Whether to file under Chapter 7 or Chapter 13 depends largely on your business assets, taxes, and other nondischargeable debts.
Hoping to File a Chapter 7 “Straight Bankruptcy”
Once you’ve closed down your business and are considering bankruptcy, it would be understandable if you preferred to file under Chapter 7 instead of under a Chapter 13 “adjustment of debts.”
After all you’ve been through the last few years trying to keep your business afloat, you just want a fresh, clean start, as quickly as possible. You likely feel like just putting the debts behind you. The last thing you likely want is to do is stretch things out for the next three to five years that a Chapter 13 case would usually take.
Likely Can File Under Chapter 7 Under the “Means Test”
The “means test” determines whether, with your income and expenses, you can file a Chapter 7 case. In my last blog I described how you can avoid the “means test” altogether if more than half of your debts are business debts instead of consumer debts.
But even if that does not apply to you, the “means test” will still not likely be a problem if you closed down your business recently. That’s because the period of income that counts for the “means test” is the six full calendar months before your bankruptcy case is filed. An about-to-fail business usually isn’t generating much income. So, there is a very good chance that your income for “means test” purposes is less than the published median income amount for your family size, in your state. If your prior 6-month income is less than the median amount, by that fact alone you’ve passed the means test and qualified for Chapter 7.
Three Factors about Filing Chapter 7 vs. 13—Business Assets, Taxes, and Other Non-Discharged Debt
The following three factors seem to come up all the time when deciding between filing Chapter 7 or 13:
1. Business assets: A Chapter 7 case is either “asset” or “no asset.” In a “no asset” case, the Chapter 7 trustee decides—usually quite quickly—that all of your assets are exempt (protected by exemptions) and so cannot be taken from you to pay creditors.
If you had a recently closed business, there more likely are assets that are not exempt and are worth the trustee’s effort to collect and liquidate. If you have such collectable business assets, discuss with your attorney where the money from the proceeds of the Chapter 7 trustee’s sale of those assets would likely go, and whether that result is in your best interest compared to what would happen to those assets in a Chapter 13 case.
2. Taxes: It seems like every person who has recently closed a business and is considering bankruptcy has tax debts. Although some taxes can be discharged in a Chapter 7 case, many cannot. Especially in situations in which a lot of taxes would not be discharged, Chapter 13 is often a better way to deal with them. Which option is better depends on the precise kind of tax—personal income tax, employee withholding tax, sales tax—and on a series of other factors such as when the tax became due, whether a tax return was filed, if so when, and whether a tax lien was recorded.

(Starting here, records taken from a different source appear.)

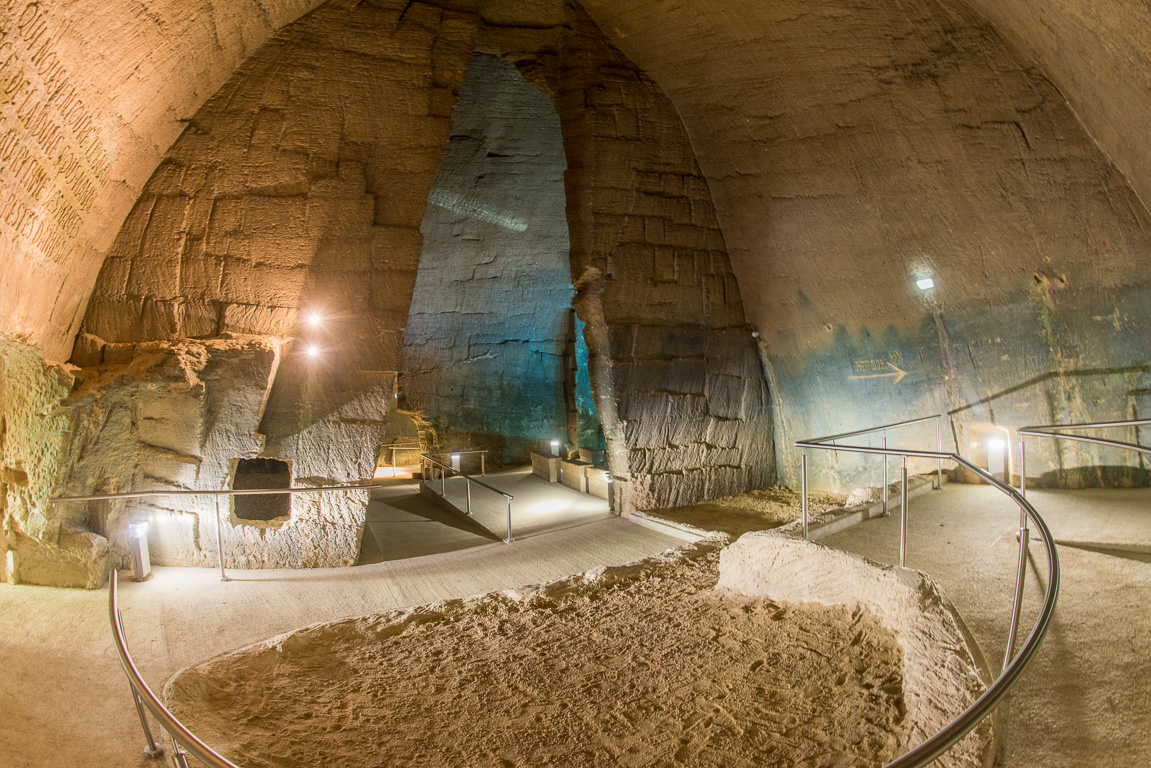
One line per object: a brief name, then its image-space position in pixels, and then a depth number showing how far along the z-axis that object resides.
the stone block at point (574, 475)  10.31
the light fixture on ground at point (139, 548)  5.52
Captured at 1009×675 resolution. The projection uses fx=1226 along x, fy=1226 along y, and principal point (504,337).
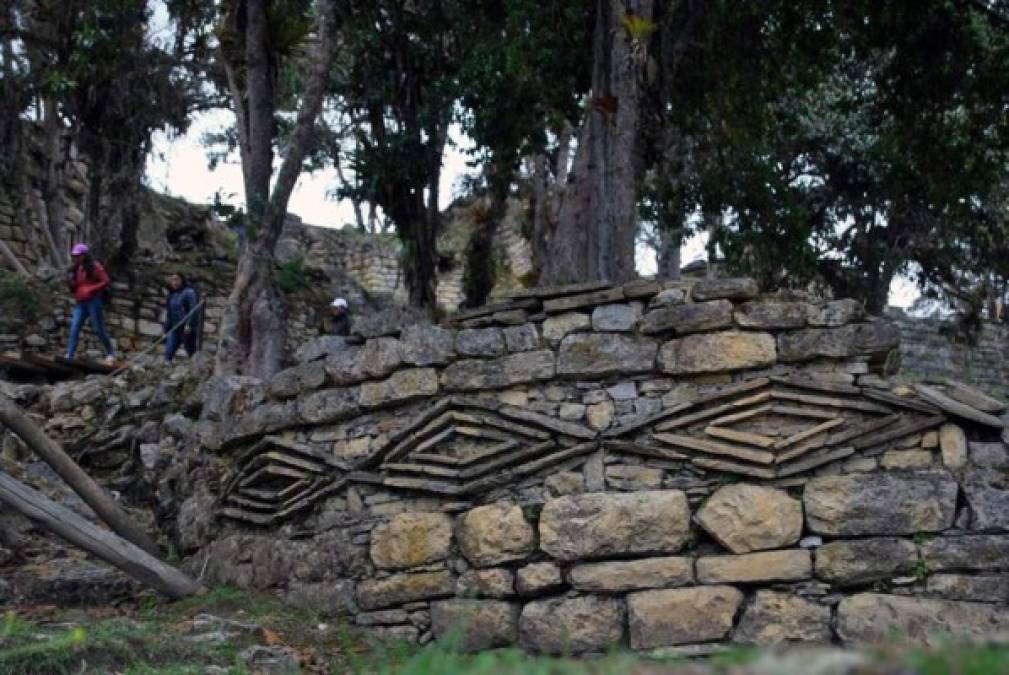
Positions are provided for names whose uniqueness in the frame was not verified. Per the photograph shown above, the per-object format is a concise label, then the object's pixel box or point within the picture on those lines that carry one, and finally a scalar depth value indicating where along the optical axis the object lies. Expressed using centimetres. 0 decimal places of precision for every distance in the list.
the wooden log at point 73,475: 770
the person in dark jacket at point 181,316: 1460
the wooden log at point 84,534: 746
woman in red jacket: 1387
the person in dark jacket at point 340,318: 1353
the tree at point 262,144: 1077
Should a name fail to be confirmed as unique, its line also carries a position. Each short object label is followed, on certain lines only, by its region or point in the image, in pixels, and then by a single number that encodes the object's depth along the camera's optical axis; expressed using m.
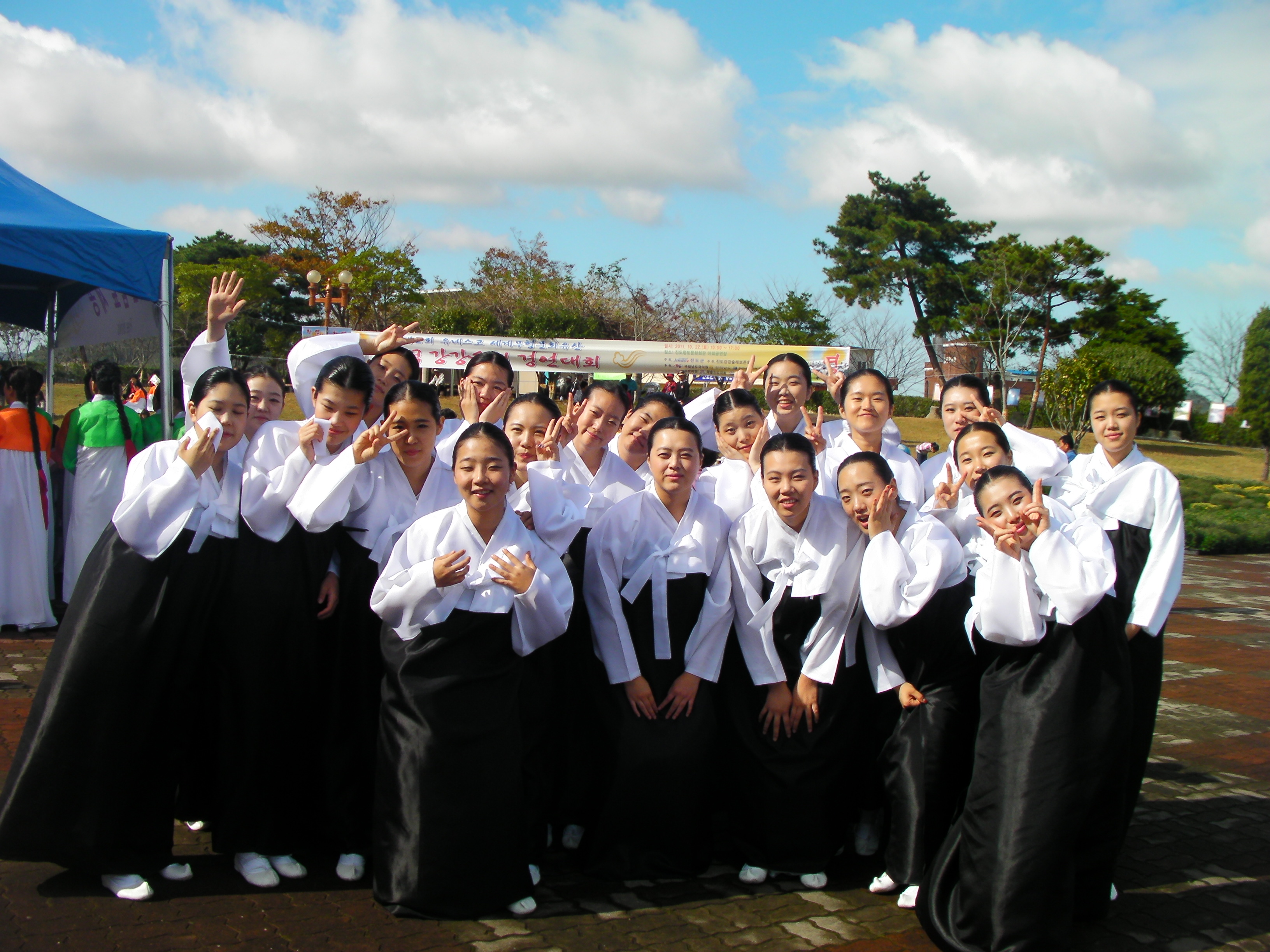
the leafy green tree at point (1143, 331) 37.06
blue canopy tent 6.77
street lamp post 19.83
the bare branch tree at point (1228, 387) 38.68
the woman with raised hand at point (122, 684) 3.30
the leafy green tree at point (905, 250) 36.19
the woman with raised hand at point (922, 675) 3.55
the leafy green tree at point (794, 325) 34.38
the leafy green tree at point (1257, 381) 31.28
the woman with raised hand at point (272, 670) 3.52
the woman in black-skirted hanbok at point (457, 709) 3.30
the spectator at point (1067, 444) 15.12
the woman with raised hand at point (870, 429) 4.54
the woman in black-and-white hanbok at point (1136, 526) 3.86
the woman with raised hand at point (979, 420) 4.33
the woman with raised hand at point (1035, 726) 3.10
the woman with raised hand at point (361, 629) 3.67
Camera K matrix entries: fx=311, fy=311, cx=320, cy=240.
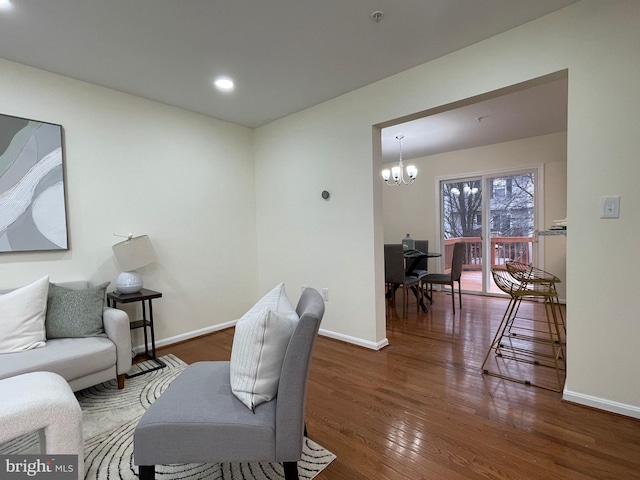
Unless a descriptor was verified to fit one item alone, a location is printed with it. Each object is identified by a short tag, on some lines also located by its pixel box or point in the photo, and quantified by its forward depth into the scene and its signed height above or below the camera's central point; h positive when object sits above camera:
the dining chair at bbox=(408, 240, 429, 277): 4.58 -0.64
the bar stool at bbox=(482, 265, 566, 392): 2.29 -1.15
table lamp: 2.66 -0.24
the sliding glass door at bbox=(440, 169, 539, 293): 4.83 +0.04
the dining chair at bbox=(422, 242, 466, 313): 4.13 -0.64
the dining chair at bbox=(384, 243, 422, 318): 3.86 -0.54
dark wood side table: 2.59 -0.72
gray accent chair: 1.21 -0.78
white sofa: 1.82 -0.77
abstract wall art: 2.29 +0.37
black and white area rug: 1.48 -1.15
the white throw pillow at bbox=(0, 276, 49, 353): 1.95 -0.54
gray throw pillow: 2.16 -0.56
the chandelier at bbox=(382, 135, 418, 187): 4.58 +0.82
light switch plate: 1.79 +0.08
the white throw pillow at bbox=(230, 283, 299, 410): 1.29 -0.53
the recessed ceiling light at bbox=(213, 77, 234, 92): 2.69 +1.30
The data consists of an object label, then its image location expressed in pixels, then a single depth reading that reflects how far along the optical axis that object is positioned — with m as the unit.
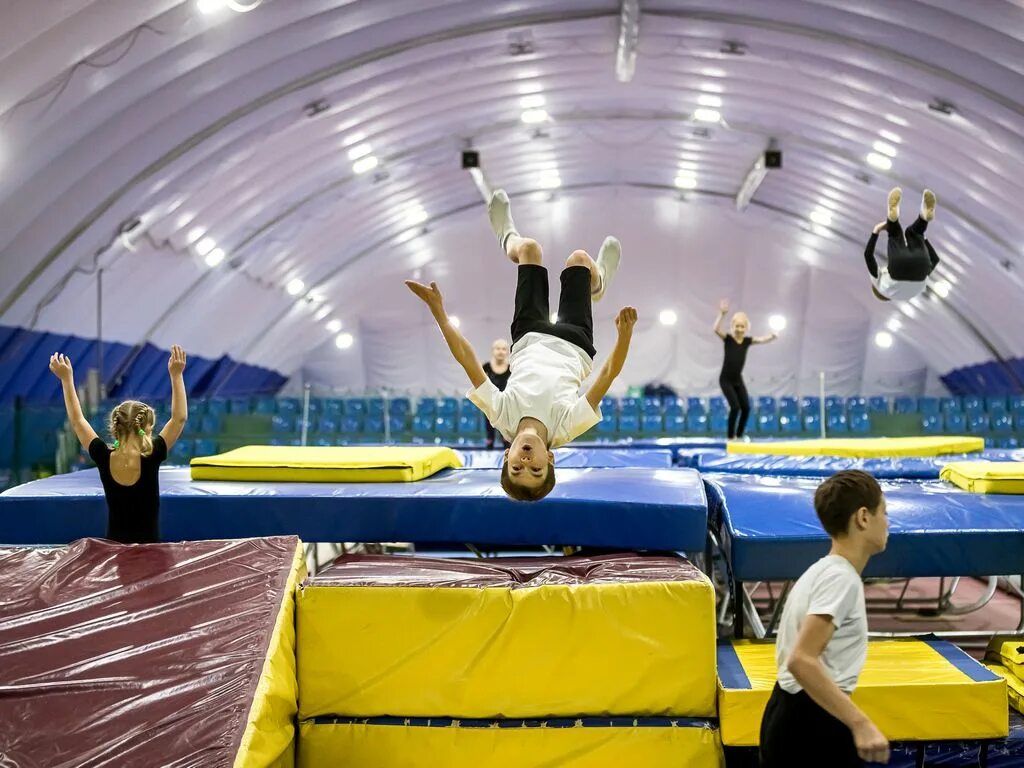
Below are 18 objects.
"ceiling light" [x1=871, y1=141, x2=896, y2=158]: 11.62
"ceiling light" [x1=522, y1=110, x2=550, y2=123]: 12.94
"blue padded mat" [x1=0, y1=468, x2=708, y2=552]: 4.28
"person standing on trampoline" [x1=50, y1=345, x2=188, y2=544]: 3.95
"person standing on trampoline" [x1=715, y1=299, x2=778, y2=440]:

3. Other nondischargeable debts: Bankruptcies involving former businesses get more than the usual amount of challenges by creditors. These challenges are usually by creditors trying to avoid the discharge (legal write-off) of its debts based on allegations of fraud or misrepresentation. The business owner may be accused of acting in some fraudulent fashion against a former business partner, his or her business landlord, or some other major creditor. These kinds of disputes can greatly complicate a bankruptcy case, regardless whether occurring under Chapter 7 or 13. But in some situations Chapter 13 could give you certain legal and tactical advantages over Chapter 7.
These three factors will be the topics of my next three blogs. After reviewing them you will have a much better idea whether your business bankruptcy case should be in a Chapter 7 or Chapter 13.